§ **Extracted text**:

***

For the past year, US, British
and other western forces have been back in Iraq, supposedly in the cause of
destroying the hyper-sectarian terror group Islamic State (formerly known as al-Qaida in Iraq).
This was after Isis overran huge chunks of Iraqi and Syrian territory and
proclaimed a self-styled Islamic caliphate.
The campaign isn’t going well.
Last month, Isis rolled
into the Iraqi city of Ramadi, while on the other side of the now nonexistent
border its forces conquered the Syrian town of Palmyra. Al-Qaida’s official
franchise, the Nusra Front, has also been making gains in Syria.
Some Iraqis complain that the US
sat on its hands while all this was going on.
The Americans insist they are
trying to avoid civilian casualties, and claim significant successes.
Privately, officials say they don’t want to be seen hammering Sunni strongholds
in a sectarian war and risk upsetting their Sunni allies in the Gulf.
A revealing light on how we got
here has now been shone by a
recently declassified secret US intelligence report, written in August 2012,
which uncannily predicts – and effectively welcomes – the prospect of a
“Salafist principality” in eastern Syria and an al-Qaida-controlled Islamic
state in Syria and Iraq.
In stark contrast to western claims at the time, the
Defense Intelligence Agency document identifies al-Qaida in Iraq (which became
Isis) and fellow Salafists as the “major forces driving the insurgency in
Syria” – and states that “western countries, the Gulf states and Turkey” were
supporting the opposition’s efforts to take control of eastern Syria.

***

§ **Data excerpts**:

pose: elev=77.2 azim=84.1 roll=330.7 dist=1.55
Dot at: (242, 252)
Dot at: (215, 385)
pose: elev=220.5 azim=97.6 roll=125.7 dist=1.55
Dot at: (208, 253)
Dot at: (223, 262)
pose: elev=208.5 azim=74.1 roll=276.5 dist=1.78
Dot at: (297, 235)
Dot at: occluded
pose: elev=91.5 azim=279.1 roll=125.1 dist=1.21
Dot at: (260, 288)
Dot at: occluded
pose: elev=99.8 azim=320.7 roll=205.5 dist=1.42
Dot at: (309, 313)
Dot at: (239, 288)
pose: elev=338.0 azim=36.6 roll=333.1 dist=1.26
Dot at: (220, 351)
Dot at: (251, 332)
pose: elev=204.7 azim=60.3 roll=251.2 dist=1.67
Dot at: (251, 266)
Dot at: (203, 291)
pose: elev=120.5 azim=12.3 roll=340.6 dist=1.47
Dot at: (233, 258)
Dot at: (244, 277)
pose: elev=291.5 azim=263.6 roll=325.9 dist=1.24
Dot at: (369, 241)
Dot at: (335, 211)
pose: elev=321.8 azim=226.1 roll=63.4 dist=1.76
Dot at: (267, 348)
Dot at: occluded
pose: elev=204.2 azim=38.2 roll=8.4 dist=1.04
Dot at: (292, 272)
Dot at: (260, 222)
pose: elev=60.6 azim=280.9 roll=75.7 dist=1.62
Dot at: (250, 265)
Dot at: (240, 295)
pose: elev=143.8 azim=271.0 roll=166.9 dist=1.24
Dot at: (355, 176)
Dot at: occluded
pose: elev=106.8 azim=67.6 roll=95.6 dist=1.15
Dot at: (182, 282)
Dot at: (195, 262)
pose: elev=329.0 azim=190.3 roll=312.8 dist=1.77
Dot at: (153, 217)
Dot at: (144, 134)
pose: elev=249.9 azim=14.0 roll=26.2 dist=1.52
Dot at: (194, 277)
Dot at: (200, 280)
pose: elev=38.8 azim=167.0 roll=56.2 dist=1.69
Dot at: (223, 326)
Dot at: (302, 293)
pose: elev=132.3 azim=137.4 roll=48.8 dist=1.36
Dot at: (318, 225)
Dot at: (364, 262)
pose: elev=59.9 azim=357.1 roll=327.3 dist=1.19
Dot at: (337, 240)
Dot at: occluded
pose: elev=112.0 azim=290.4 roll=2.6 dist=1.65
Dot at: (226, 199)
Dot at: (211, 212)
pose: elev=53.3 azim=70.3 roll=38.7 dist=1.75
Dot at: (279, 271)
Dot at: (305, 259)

***

Resume the article on Western intervention in Iraq and Syria after its last sentence. The material was taken from a separate source and has nothing to do with the text.

Raising the “possibility of
establishing a declared or undeclared Salafist principality”, the Pentagon
report goes on, “this is exactly what the supporting powers to the opposition
want, in order to isolate the Syrian regime, which is considered the strategic
depth of the Shia expansion (Iraq and Iran)”.
The report isn’t a
policy document. It’s heavily redacted and there are ambiguities in the
language. But the implications are clear enough.
A year into the Syrian
rebellion, the US and its allies weren’t only supporting and arming an
opposition they knew to be dominated by extreme sectarian groups; they were
prepared to countenance the creation of some sort of “Islamic state” – despite
the “grave danger” to Iraq’s unity – as a Sunni
buffer to weaken Syria.
That doesn’t mean the US created
Isis, of course, though some of its Gulf allies certainly played a role in it –
as the US vice-president, Joe Biden, acknowledged last year.
But there was no
al-Qaida in Iraq until
the US and Britain invaded. And the US has certainly exploited the existence of
Isis against other forces in the region as part of a wider drive to maintain
western control.
The calculus changed when Isis
started beheading westerners and posting atrocities online, and the Gulf states
are now backing other groups in the Syrian war, such as the Nusra Front.
But
this US and western habit of playing with jihadi groups, which then come back
to bite them, goes back at least to the 1980s war against the Soviet Union in
Afghanistan, which fostered the original al-Qaida under CIA tutelage.
It was recalibrated during the
occupation of Iraq, when US
forces led by General Petraeus sponsored an El Salvador-style dirty war of
sectarian death squads to
weaken the Iraqi resistance.
And it was reprised in 2011 in the
Nato-orchestrated war in Libya, where Isis last week took control of Gaddafi’s
home town of Sirte.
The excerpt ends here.